Perhaps the biggest question Marco Rubio's nascent presidential campaign faces is whether conservatives will forgive him for spear-heading comprehensive immigration reform in 2013.
And one very well-known conservative has.
On his radio show Tuesday, Rush Limbaugh devoted plenty of time to praising Rubio in what can only be described as glowing terms. Yes, he said he wasn't happy about the "amnesty" thing, but he also seems to have pretty quickly moved past it. He even volunteered some excuses for Rubio.
... Marco Rubio is a serious man, he has a serious message, and he has a very unmistakable joy in spreading that message, in informing people. He knows how to deliver it. He knows how to deliver it live. He doesn't have to announce on Twitter. He doesn't have to announce with a series of posts on social media. He can do it live in front of real people with a real camera. And he's an emotional speaker. In fact, at some point last night, a couple of points it looked to me like he almost might tear up.
Now, I know Rubio has lost a lot of luster with some people on the Tea Party side because of his flirtation with the Chuck-U Schumer gang on amnesty and immigration. You can maybe chalk it up to two things. Chalk it up to novice naivete, trying to get his feet wet and establish himself within the power circles of the Senate. Or another explanation for it could have been that, given his Hispanic heritage, he almost had to, in the sense of identity politics, if he had any chance at all of securing any votes from that sector, he had to come out in favor of it. But whatever, he's walked it back now, and we'll just see how this is all gonna play out with Tea Party people.
The one thing about Rubio, whether you disagree with him on what he did with amnesty and then walked it back or not, he does not have a likability problem. He is instantly likable. He's motivational. He's inspirational in a Reaganesque way because he has that family story, and he relishes telling that story. He thinks it's inspirational. It was to him, and he wants it to be for everybody.

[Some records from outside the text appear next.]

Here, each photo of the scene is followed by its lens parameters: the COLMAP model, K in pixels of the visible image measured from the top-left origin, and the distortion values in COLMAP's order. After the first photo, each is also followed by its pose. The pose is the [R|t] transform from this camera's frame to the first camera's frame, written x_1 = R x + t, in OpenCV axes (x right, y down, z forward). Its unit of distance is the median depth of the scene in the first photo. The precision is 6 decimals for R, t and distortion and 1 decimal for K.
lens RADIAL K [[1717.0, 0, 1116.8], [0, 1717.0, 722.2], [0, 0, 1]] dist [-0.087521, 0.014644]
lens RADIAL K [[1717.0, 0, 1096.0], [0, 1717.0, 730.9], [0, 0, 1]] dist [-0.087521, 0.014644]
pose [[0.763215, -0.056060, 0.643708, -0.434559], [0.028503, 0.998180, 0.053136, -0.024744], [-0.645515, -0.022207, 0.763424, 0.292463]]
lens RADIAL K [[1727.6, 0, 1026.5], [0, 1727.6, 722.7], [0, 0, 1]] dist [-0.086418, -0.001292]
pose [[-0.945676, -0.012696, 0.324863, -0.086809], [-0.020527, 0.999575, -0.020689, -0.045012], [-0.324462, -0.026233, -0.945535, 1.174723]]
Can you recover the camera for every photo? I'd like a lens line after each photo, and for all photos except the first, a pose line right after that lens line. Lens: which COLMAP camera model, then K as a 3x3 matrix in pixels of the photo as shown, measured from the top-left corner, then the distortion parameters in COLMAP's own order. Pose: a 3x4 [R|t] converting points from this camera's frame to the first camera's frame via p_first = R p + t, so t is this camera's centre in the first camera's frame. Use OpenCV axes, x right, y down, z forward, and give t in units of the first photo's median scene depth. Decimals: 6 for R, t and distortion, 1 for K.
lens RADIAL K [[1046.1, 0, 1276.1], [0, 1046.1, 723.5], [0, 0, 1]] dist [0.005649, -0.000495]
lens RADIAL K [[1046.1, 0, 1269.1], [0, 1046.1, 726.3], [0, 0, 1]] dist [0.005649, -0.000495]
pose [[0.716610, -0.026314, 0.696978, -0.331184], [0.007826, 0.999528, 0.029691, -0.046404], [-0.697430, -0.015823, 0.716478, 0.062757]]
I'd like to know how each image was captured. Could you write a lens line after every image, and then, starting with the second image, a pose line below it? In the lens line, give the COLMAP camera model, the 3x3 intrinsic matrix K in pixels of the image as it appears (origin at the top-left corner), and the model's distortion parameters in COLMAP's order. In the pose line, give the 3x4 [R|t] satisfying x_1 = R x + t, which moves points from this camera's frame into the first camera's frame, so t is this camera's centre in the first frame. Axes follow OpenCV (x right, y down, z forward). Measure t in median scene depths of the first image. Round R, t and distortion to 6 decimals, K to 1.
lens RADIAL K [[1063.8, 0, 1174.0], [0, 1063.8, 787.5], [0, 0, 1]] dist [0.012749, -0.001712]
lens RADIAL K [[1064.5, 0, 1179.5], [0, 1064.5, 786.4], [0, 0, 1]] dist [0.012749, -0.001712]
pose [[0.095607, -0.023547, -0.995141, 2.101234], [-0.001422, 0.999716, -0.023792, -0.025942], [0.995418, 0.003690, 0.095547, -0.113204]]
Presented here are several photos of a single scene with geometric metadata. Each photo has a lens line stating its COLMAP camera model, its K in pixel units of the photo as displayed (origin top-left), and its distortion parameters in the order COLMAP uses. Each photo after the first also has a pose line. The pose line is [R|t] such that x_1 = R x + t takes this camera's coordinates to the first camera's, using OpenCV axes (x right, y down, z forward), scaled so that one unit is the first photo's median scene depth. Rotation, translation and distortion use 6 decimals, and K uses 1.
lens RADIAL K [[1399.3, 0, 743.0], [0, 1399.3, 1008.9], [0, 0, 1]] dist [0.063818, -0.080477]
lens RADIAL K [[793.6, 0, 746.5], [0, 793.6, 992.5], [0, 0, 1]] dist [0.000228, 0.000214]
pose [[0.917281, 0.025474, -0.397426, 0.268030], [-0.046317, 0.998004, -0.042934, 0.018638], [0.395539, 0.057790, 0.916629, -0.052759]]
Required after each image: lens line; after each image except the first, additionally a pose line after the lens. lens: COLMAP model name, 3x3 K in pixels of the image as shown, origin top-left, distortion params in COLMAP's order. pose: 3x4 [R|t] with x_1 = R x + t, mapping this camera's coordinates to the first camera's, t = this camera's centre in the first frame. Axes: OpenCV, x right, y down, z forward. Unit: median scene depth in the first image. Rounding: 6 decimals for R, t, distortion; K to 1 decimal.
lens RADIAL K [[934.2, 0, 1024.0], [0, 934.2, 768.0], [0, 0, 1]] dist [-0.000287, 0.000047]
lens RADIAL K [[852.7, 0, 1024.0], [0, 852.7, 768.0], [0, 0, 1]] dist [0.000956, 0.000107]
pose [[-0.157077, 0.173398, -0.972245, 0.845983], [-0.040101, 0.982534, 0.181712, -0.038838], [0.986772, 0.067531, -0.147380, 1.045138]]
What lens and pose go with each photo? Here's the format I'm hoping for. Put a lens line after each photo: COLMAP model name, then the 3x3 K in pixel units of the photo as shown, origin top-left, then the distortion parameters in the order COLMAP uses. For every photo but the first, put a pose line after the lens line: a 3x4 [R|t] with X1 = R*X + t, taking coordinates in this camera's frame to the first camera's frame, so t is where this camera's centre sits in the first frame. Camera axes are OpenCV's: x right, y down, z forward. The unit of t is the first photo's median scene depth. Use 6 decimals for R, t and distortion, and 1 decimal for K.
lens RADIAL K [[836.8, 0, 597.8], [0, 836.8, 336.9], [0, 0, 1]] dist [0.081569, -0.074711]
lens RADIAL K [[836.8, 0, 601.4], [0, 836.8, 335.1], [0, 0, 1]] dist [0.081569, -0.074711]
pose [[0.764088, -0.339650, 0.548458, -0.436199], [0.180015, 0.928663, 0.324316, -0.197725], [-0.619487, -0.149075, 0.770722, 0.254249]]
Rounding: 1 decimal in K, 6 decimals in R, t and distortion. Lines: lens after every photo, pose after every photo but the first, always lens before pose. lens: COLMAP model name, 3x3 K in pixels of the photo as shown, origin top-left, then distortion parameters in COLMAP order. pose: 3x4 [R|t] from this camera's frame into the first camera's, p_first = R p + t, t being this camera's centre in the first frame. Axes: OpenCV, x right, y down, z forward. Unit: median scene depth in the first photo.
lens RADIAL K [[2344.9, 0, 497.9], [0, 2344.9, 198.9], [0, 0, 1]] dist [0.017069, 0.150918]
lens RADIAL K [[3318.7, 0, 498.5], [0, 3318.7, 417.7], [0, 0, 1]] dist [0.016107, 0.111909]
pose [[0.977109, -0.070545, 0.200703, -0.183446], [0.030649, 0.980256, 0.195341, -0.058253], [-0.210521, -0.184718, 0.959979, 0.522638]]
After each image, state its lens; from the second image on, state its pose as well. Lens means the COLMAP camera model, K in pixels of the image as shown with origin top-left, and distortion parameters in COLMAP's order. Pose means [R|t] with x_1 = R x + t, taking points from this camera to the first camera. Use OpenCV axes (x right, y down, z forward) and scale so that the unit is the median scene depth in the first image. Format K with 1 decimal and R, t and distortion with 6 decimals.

He is a great communicator, significant communicator, has a conservative message. Just over here he has that misstep on immigration with the Tea Party. Time will tell if that can be overcome. Now, we will see also if his policies match his rhetoric. His rhetoric is great, his persona is great, his energy is great. He's a natural leader, it appears, and there will be a certain number of people who will relish and enjoy making Rubio their champion. He's not gonna have to ask them, in other words. He's not gonna have to do what Hillary is doing (imitating Hillary), "I want to go out, I want to be your champion. I want to be your champion, everyday people."
Key word here: Reaganesque.
The Limbaughs of this world, quite simply, don't just forgive something like "amnesty." That Limbaugh is willing to set that aside in this case is a testament to two things:
1) That conservatives want to be able to like Rubio because they see his potential, and
2) That Rubio did himself plenty of good by bringing his immigration message directly to conservative talk radio.
As we wrote at the time, Limbaugh gave Rubio plenty of credit for having the courage to bring his case for immigration reform directly to Limbaugh's airwaves. "You're meeting everybody honestly, forthrightly," Limbaugh said with Rubio on the line in January 2013. "You’re meeting everyone halfway."
At the time, I remember being struck by how well Rubio handled himself during these interviews, bringing such a message into hostile territory. And it looks like he did himself plenty of favors with it, no matter that the bill wound up failing.
There will certainly be people who can't forgive him for the immigration thing, but a good messenger can overcome such obstacles. And Rubio, as Limbaugh notes, can be a really talented one.